Directive:
Can you turn the lines in the entries below into a single numbered list, leaving out any blank lines?

Stored items
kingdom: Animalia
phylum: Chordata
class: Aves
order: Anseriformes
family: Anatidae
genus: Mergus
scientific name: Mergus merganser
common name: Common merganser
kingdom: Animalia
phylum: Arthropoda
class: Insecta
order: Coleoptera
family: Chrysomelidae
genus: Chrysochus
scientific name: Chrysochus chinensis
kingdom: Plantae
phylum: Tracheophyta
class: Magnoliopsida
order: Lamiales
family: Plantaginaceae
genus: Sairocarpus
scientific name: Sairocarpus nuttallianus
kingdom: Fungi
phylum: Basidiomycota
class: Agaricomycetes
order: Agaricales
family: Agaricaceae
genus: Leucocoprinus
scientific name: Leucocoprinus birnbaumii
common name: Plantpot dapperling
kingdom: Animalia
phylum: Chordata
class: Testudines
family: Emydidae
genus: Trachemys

Response:
1. kingdom: Animalia
2. phylum: Chordata
3. class: Aves
4. order: Anseriformes
5. family: Anatidae
6. genus: Mergus
7. scientific name: Mergus merganser
8. common name: Common merganser
9. kingdom: Animalia
10. phylum: Arthropoda
11. class: Insecta
12. order: Coleoptera
13. family: Chrysomelidae
14. genus: Chrysochus
15. scientific name: Chrysochus chinensis
16. kingdom: Plantae
17. phylum: Tracheophyta
18. class: Magnoliopsida
19. order: Lamiales
20. family: Plantaginaceae
21. genus: Sairocarpus
22. scientific name: Sairocarpus nuttallianus
23. kingdom: Fungi
24. phylum: Basidiomycota
25. class: Agaricomycetes
26. order: Agaricales
27. family: Agaricaceae
28. genus: Leucocoprinus
29. scientific name: Leucocoprinus birnbaumii
30. common name: Plantpot dapperling
31. kingdom: Animalia
32. phylum: Chordata
33. class: Testudines
34. family: Emydidae
35. genus: Trachemys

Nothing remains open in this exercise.